American universities will never stop their football programmes. It is too important to them to even consider. But they are not alone. We take too long to react because we cannot accept things that will inconvenience us.
Another issue that of global warming. There is certainly a lot of evidence that we have been heating up our planet. But the evidence is mixed. (In fact, it appears global warming is happening more slowly than expected). The climate is a hugely complicated system. Saying anything with any degree of certainty is hard and it takes time. Unfortunately we cannot wait until the ramifications of global warming play out. There is a large group of people that need more evidence to change the way they live their lives. It is easy to use the absence of “absolute” proof as an excuse not to do anything.

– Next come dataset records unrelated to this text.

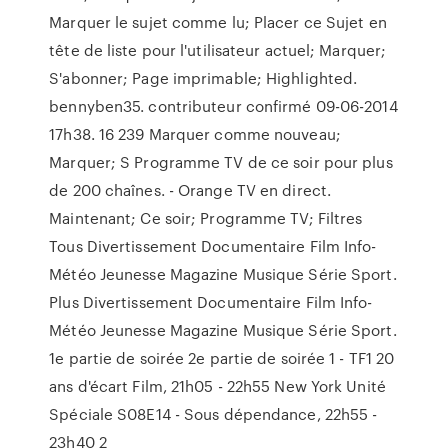
Marquer le sujet comme lu; Placer ce Sujet en
tête de liste pour l'utilisateur actuel; Marquer;
S'abonner; Page imprimable; Highlighted.
bennyben35. contributeur confirmé ‎09-06-2014
17h38. 16 239 Marquer comme nouveau;
Marquer; S Programme TV de ce soir pour plus
de 200 chaînes. - Orange TV en direct.
Maintenant; Ce soir; Programme TV; Filtres
Tous Divertissement Documentaire Film Info-
Météo Jeunesse Magazine Musique Série Sport.
Plus Divertissement Documentaire Film Info-
Météo Jeunesse Magazine Musique Série Sport.
1e partie de soirée 2e partie de soirée 1 - TF1 20
ans d'écart Film, 21h05 - 22h55 New York Unité
Spéciale S08E14 - Sous dépendance, 22h55 -
23h40 2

Of course, sometimes what seems like a good does turn out to be a bad idea. Take “local food” for instance, which is the idea that buying food produced in your area (not imported from thousands of kilometres away) is better for the environment. All else equal this is true. However, transport is only part of the carbon emissions from food production. Buying locally produced meat and eggs may in fact be worse for the environment if these are produced in an “organic” way, which it turns out releases more greenhouse gases (I get this from Wikipedia, so feel free to correct me if you know of better research) .
Long live the animals
This raises another point : the issue of animal welfare. If free range and organic animal products are worse for the environment, and you care about animals, then you should consider becoming a vegetarian. I love meat, though, and so this would not be something I would consider (perhaps I am not all that different from those coal mining companies). But it does seem like a good reason to decrease my meat consumption.
In the final analysis
The world is hideously complex. The choices we make today may or may not fulfill the good intentions we had when we made them. But too many people wait for too long before they act. You must ask yourself, whether your need for proof is in the best interests of the world you are living in. This is certainly something I need to consider.